Run a single-operator campaign directly against a SOL-ExecBench op directory (a dir containing definition.json, reference.py, and workload.jsonl):
python orchestrator/optimize.py \
--op-dir /path/to/sol-execbench/op \
--platform H20 --framework CuteDSL \
--max-iters 20 --token-budget 8000000 --target-util 90Everything op-specific (workspace name, the reference to optimize, the full workload/shape set, per-workload tolerances) is read from the SOL-ExecBench --op-dir; the ground-truth files (definition.json, reference.py, workload.jsonl) are used verbatim and never edited. Only --platform and --framework cannot be deduced and must be provided. A version that passes test_kernel.py in the workspace is directly submittable to SOL-ExecBench.
Key options:
--max-iters N # Hard cap on optimization iterations
--token-budget N # Hard token cap across all sessions (0 = no cap)
--target-util PCT # Peak-utilization %% short-circuit (default 90)
--workspace DIR # Working directory for the campaign (default: current directory)
--max-stall N # Stop after N consecutive no-commit iterations (0 = disabled)
--convert-after N # Triton only: after N stalled iters, run one Triton->Gluon convert session
--arch ARCH # Override auto-detected runtime arch, e.g. sm_103 or gfx942The workspace kernel_opt_<name>/ is created under --workspace (or the current directory by default).
.
├── SKILL.md # Route 1: gpu-kernel-optimizer router manifest
├── install.sh # Route 1 installer / uninstaller
├── orchestrator/ # Route 2: clean-session optimization orchestrator
│ ├── optimize.py # Outer optimization loop driver
│ └── prompts/ # Per-session prompts (setup, iteration, convert)
├── agents/ # Subagent definitions used by both routes
├── docs/ # Detailed project design docs
├── reference/ # Workspace, plan, memory, and profiling templates
├── skills/ # Baseline, optimizer, restart, and output-contract modules
├── tools/ # Profiling, utilization, memory, and measurement tools
└── gpu-wiki/ # Local GPU knowledge base
This project builds on and references many excellent open-source works.
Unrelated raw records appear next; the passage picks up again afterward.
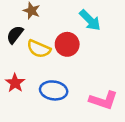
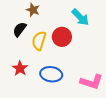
yellow semicircle: (39, 49) -> (39, 41), turned 84

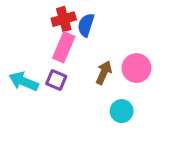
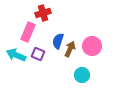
blue semicircle: (86, 25) -> (58, 41), moved
pink rectangle: (64, 47) -> (28, 32), moved

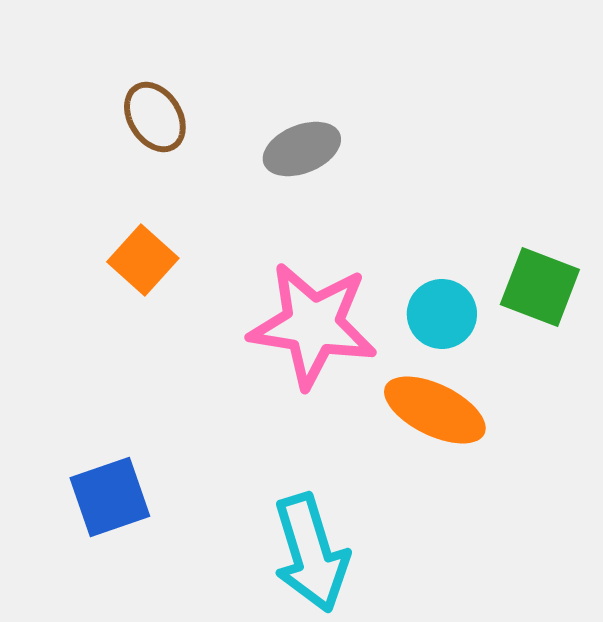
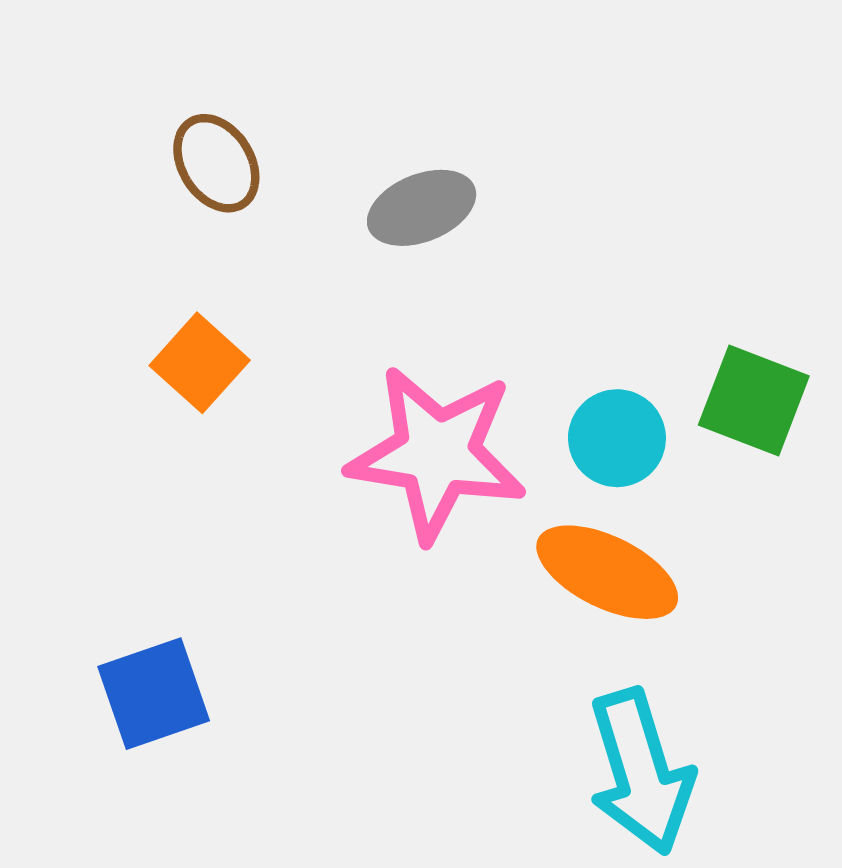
cyan arrow: (311, 553) -> (641, 772), moved

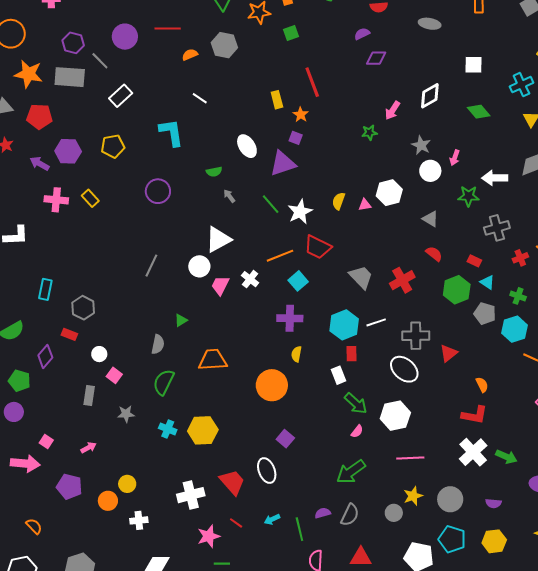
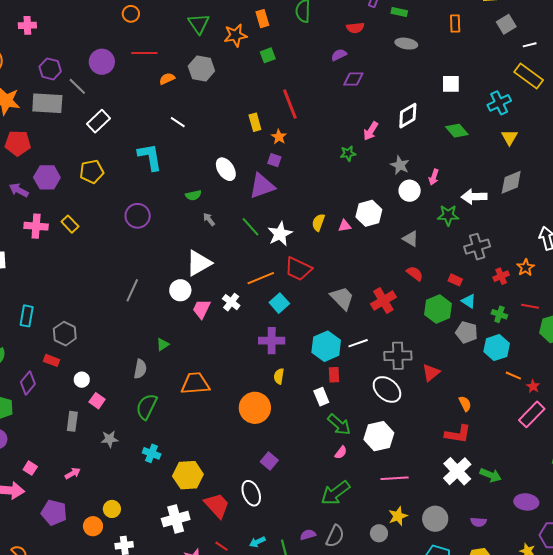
yellow hexagon: (203, 430) -> (188, 475), moved

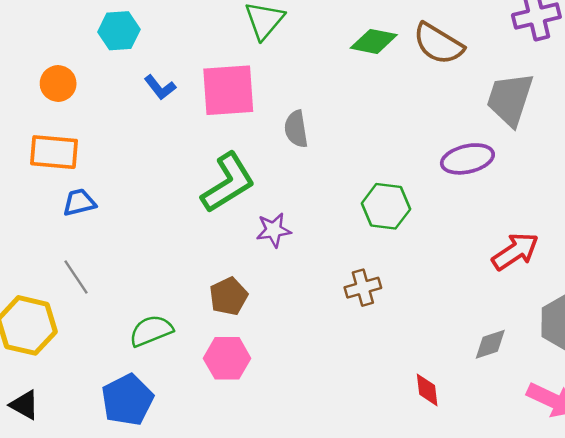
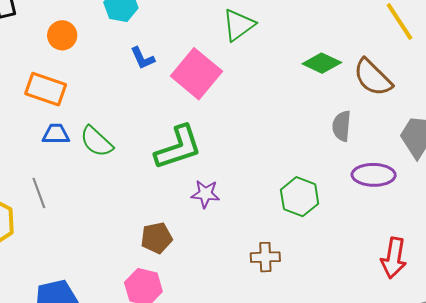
pink square: (228, 90) -> (196, 74), turned 30
gray semicircle: (296, 129) -> (342, 126), moved
red arrow: (515, 251) -> (394, 258), turned 120
green semicircle: (151, 331) -> (96, 142), moved, turned -129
We gratefully acknowledge the authors and communities behind them.
Reference kernel projects (reference-projects/):
- CUTLASS — CUDA Templates for Linear Algebra Subroutines
- cutex — CUDA Template Extensions
- cuLA — inclusionAI CUDA Linear Algebra
- flash-attention — Flash Attention
- FlashInfer — Kernel library for LLM serving
- FlyDSL — ROCm FlyDSL
- Triton — Triton language and compiler
- DeepGEMM — DeepSeek DeepGEMM
- LeetCUDA — CUDA learning kernels
- FlashMLA — DeepSeek FlashMLA
- Composable Kernel — ROCm Composable Kernel
- cute-gemm — CuTe GEMM examples
- hpc-ops — Tencent HPC Ops
- aiter — ROCm AIter
- quack — Dao-AILab Quack
- tilelang — TileLang
Knowledge base and tooling (gpu-wiki/3rdparty/, 3rdparty/):
- KernelWiki — GPU kernel knowledge base
- modern-gpu-programming-for-mlsys — Modern GPU programming for MLSys
- ncu-report-skill — Nsight Compute report parsing skill
- humanize — Plan generation plugin
Please cite our paper if it is helpful to your research.
@misc{atrex2026,
title = {Are LLM-Generated GPU Kernels Production-Ready? A Trace-Driven Benchmark and Optimization Agent},
author = {Lingyun Yang and Yuxiao Wang and Shenghao Liang and Linfeng Yang and Daocheng Ying and Chunbo You and Rui Zhang and Luping Wang and Yinghao Yu and Guodong Yang and Liping Zhang},
year = {2026},
eprint = {2607.14541},
archivePrefix = {arXiv},
primaryClass = {cs.AI},
url = {https://arxiv.org/abs/2607.14541}
}Licensed under the Apache License 2.0.